A son départ, il était cependant un des dirigeants de l’ONU les plus populaires. Conjointement avec l’organisation, il a reçu en 2001 le Prix Nobel de la Paix pour ses «efforts en faveur d’un monde mieux organisé et plus pacifique».

«J’ai essayé de placer l’être humain au centre de tout ce que nous entreprenons: de la prévention des conflits au développement et aux droits de l’Homme», avait-il déclaré en acceptant le Nobel à Oslo.

Kofi annan avait d’abord dirigé les ressources humaines de l’ONU, puis les affaires budgétaires, avant de chapeauter à partir de 1993 le maintien de la paix et d’être propulsé quatre ans plus tard à la tête de l’organisation.

Lorsqu’il dirigeait le département de maintien de la paix, l’ONU a connu deux des épisodes les plus sombres de son histoire: le génocide rwandais et la guerre en Bosnie.

Les Casques bleus se sont retirés en 1994 du Rwanda en proie au chaos et aux violences ethniques. Et un an plus tard, l’ONU n’a pas su empêcher les forces serbes de massacrer plusieurs milliers de musulmans à Srebrenica, en Bosnie.

«Rock-star de la diplomatie»

Annan s’était vite adapté à son nouveau rôle de diplomate en chef, multipliant les apparitions à la télévision et les participations aux dîners mondains à New York. Jusqu’à devenir une vedette, qualifié par certains «rock star de la diplomatie».

Il devait sa nomination aux États-Unis, qui avaient mis leur veto à un second mandat de son prédécesseur, l’Egyptien Boutros Boutros-Ghali.

Cela ne l’a pas empêché de faire preuve à l’occasion d’indépendance. Il avait ainsi irrité Washington en estimant «illégale» l’invasion de l’Irak en 2003 parce que cette opération n’avait pas été entérinée par le Conseil de sécurité.

Né en avril 1938 à Kumasi, au Ghana, fils d’un cadre d’une filiale du groupe anglo-hollandais Unilever, Kofi Annan avait étudié à l’université de Kumasi, puis grâce à une bourse, dans une université américaine, avant d’entrer à l’Institut des hautes études internationales de Genève.

En 1984, il épouse en secondes noces Nane Lagergren, une juriste suédoise.

En février 2012, il est choisi par l’ONU et la Ligue arabe pour mener une médiation dans la guerre en Syrie, mais il jette l’éponge cinq mois plus tard. Il accusera les grandes puissances d’avoir par leurs dissensions transformé sa médiation en «mission impossible».

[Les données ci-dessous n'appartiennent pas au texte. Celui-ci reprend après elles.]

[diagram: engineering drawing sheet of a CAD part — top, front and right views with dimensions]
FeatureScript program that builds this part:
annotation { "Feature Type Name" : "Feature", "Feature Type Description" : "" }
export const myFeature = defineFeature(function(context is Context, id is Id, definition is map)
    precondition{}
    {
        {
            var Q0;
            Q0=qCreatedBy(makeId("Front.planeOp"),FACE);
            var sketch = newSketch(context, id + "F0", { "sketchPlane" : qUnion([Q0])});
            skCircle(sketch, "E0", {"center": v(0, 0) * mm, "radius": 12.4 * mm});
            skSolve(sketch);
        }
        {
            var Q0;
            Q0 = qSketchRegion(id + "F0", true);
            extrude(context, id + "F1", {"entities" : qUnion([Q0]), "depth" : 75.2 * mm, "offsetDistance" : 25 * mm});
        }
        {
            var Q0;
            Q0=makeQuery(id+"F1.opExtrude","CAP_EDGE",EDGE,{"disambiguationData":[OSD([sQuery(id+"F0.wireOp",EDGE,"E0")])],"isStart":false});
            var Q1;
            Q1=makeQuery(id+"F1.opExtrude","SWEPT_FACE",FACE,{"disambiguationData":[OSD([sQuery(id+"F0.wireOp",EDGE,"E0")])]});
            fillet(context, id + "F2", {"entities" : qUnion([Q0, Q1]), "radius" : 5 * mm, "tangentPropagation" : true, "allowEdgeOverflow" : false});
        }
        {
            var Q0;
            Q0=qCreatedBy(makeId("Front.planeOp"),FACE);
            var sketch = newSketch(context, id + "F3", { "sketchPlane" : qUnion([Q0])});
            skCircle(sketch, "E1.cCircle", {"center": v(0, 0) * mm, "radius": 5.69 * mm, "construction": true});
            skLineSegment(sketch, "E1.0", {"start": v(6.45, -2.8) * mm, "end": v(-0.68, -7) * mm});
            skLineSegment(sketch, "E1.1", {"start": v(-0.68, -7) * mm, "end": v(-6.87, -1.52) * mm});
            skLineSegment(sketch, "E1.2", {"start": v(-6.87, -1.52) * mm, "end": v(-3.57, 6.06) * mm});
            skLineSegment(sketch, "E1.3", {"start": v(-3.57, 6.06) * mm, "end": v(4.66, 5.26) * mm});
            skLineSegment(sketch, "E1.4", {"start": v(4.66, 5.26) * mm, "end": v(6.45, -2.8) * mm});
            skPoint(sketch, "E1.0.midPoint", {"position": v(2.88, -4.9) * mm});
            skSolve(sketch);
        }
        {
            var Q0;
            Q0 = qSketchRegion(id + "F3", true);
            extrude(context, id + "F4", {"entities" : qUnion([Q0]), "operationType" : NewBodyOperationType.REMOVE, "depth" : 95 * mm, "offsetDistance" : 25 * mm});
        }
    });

Il avait créé une fondation consacrée au développement durable et à la paix et fait partie du groupe des Elders (terme anglais signifiant «les anciens» ou «les sages»), créé par Nelson Mandela pour promouvoir la paix et les droits de l’homme.

Amnesty International a rendu hommage à «un champion de la justice, de la paix et de la dignité».